Accustomed to the controversies he has accumulated since the start of the pandemic, Boris Johnson has just added a new one to his list. Visiting a wind farm in Scotland on Thursday, the British prime minister said that “thanks to Margaret Thatcher, who has closed a large number of coal mines across the country, we started early and now we are moving coal quickly.” But by wanting to praise the country’s leadership in its ecological transition and its progress in this area, the head of government provoked a round of outraged reactions.
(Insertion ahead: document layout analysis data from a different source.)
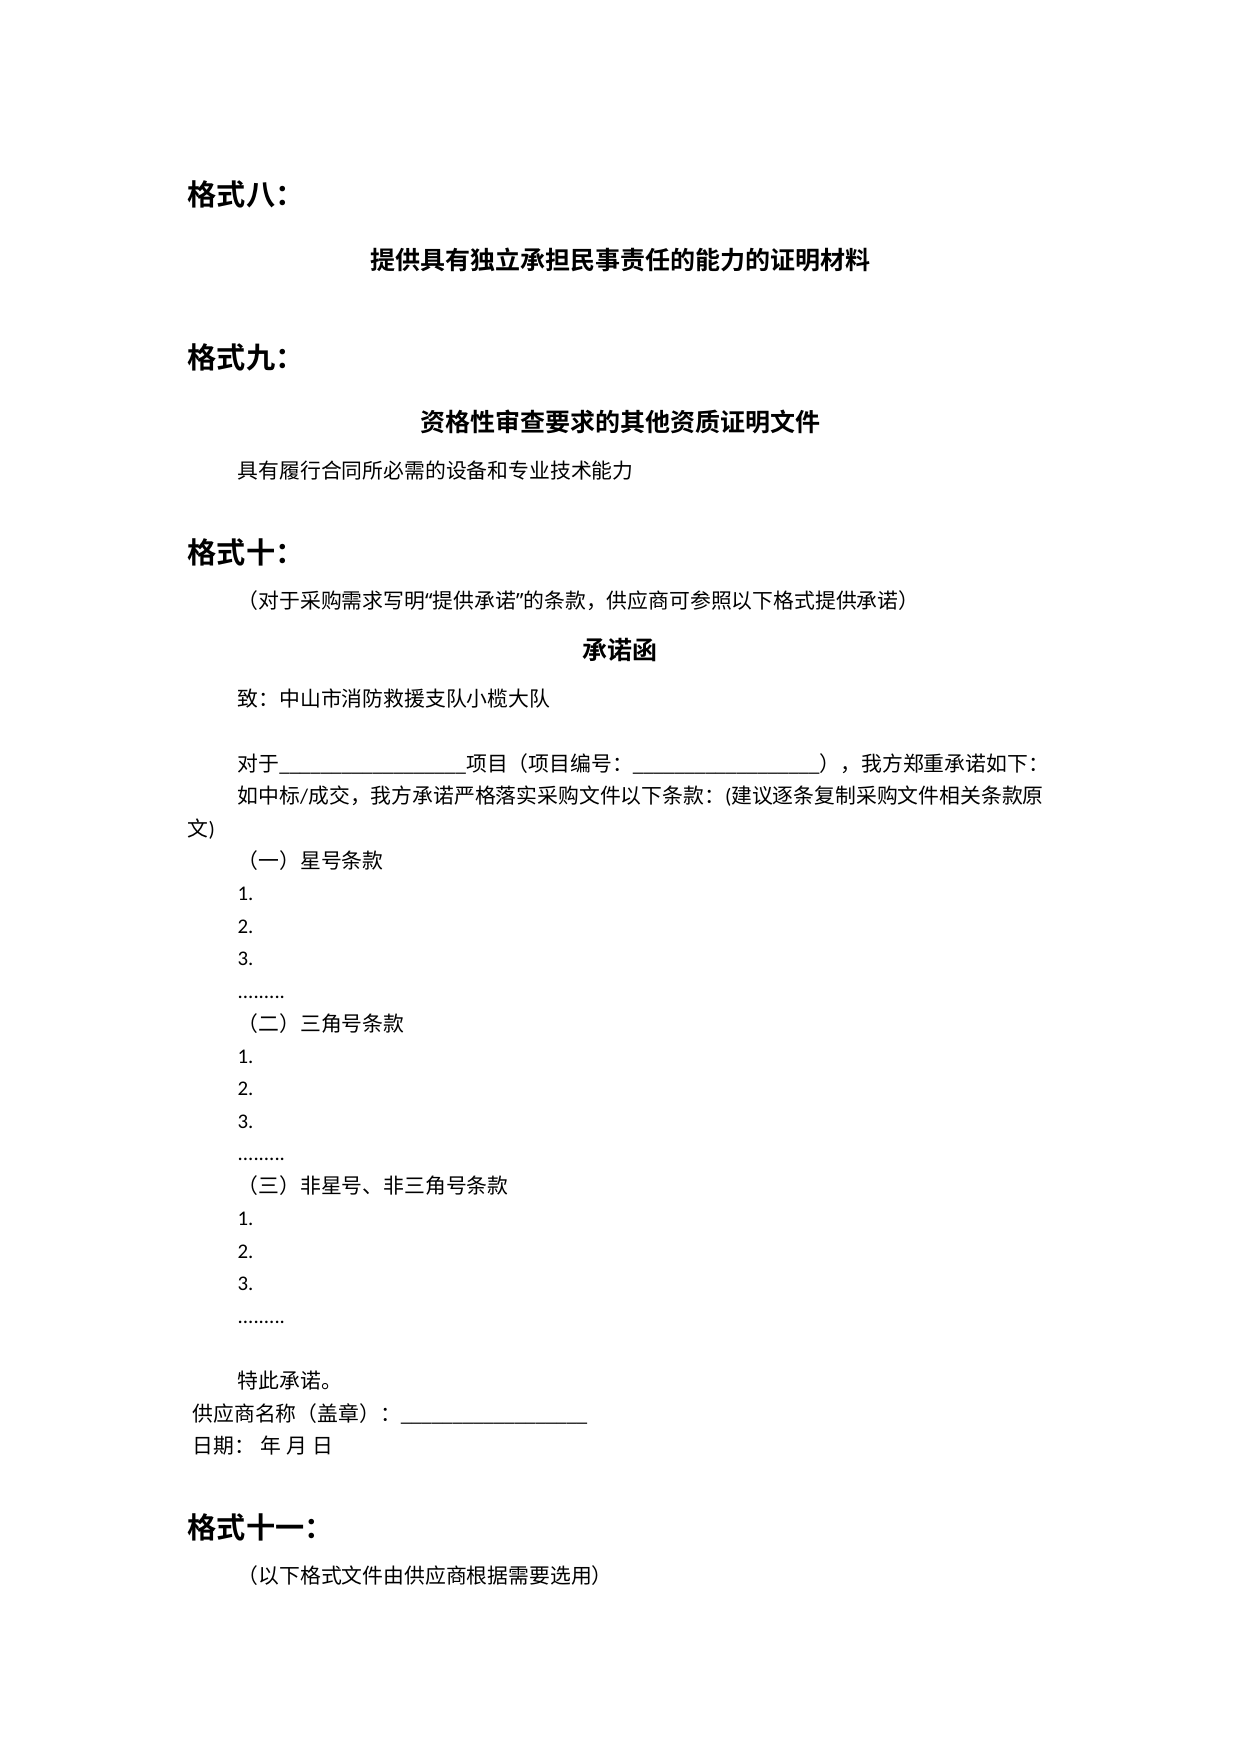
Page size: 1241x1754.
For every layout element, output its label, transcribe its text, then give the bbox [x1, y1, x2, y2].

text 2. [187, 1072, 1053, 1104]
text ......... [187, 974, 1053, 1007]
text 提供具有独立承担民事责任的能力的证明材料 [187, 227, 1053, 292]
text ......... [187, 1299, 1053, 1364]
text 3. [187, 1267, 1053, 1299]
text 格式九： [187, 324, 1053, 389]
text （一）星号条款 [187, 844, 1053, 877]
text （以下格式文件由供应商根据需要选用） [187, 1559, 1053, 1592]
text 格式十一： [187, 1494, 1053, 1559]
text 如中标/成交，我方承诺严格落实采购文件以下条款：(建议逐条复制采购文件相关条款原文) [187, 779, 1053, 844]
text 对于__________________项目（项目编号：__________________），我方郑重承诺如下： [187, 747, 1053, 779]
text 供应商名称（盖章）：__________________ [187, 1397, 1053, 1429]
text 1. [187, 1202, 1053, 1234]
text 承诺函 [187, 617, 1053, 682]
text 3. [187, 1104, 1053, 1137]
text 格式八： [187, 162, 1053, 227]
text （三）非星号、非三角号条款 [187, 1169, 1053, 1202]
text 1. [187, 1039, 1053, 1072]
text 1. [187, 877, 1053, 909]
text （对于采购需求写明“提供承诺”的条款，供应商可参照以下格式提供承诺） [187, 584, 1053, 617]
text 致：中山市消防救援支队小榄大队 [187, 682, 1053, 747]
text 2. [187, 909, 1053, 942]
text ......... [187, 1137, 1053, 1169]
text 2. [187, 1234, 1053, 1267]
text 日期： 年 月 日 [187, 1429, 1053, 1462]
text （二）三角号条款 [187, 1007, 1053, 1039]
text 格式十： [187, 519, 1053, 584]
text 具有履行合同所必需的设备和专业技术能力 [187, 454, 1053, 487]
text 3. [187, 942, 1053, 974]
text 资格性审查要求的其他资质证明文件 [187, 389, 1053, 454]
text 特此承诺。 [187, 1364, 1053, 1397]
Coal mines were once the UK’s most important industrial sector. They are intimately linked to the economic and social history of the country when, in the 1980s, they became the symbol of opposition to the ultra-liberalism of Margaret Thatcher, then Prime Minister. The closure of mines has led to severe strikes and violence. Today, many old mining sites are still affected, with a high unemployment rate.
Boris Johnson’s words have been described as “shameful” by Labor opposition leader Keir Starmer: “By stopping joking about the devastating repercussions (of the closures), it shows how disconnected he is from the workers.” Labor demanded an apology from the leader.
Scottish Prime Ministers Nicola Sturgeon and Wales Mark Drakeford also denounced “rude and insensitive” statements. “Whole lives and communities in Scotland were razed by Thatcher’s destruction of the coal industry (which had nothing to do with concerns about the planet),” said Nicola Sturgeon.
The last coal mines closed in 2015 in the UK, with the exception of small sites. Boris Johnson’s remarks were all the more talked about as his party, with a pro-Brexit program and promises of economic rebalancing, made spectacular strides in the last legislative elections in the deindustrialized regions of the North of England, traditionally acquired in Labor.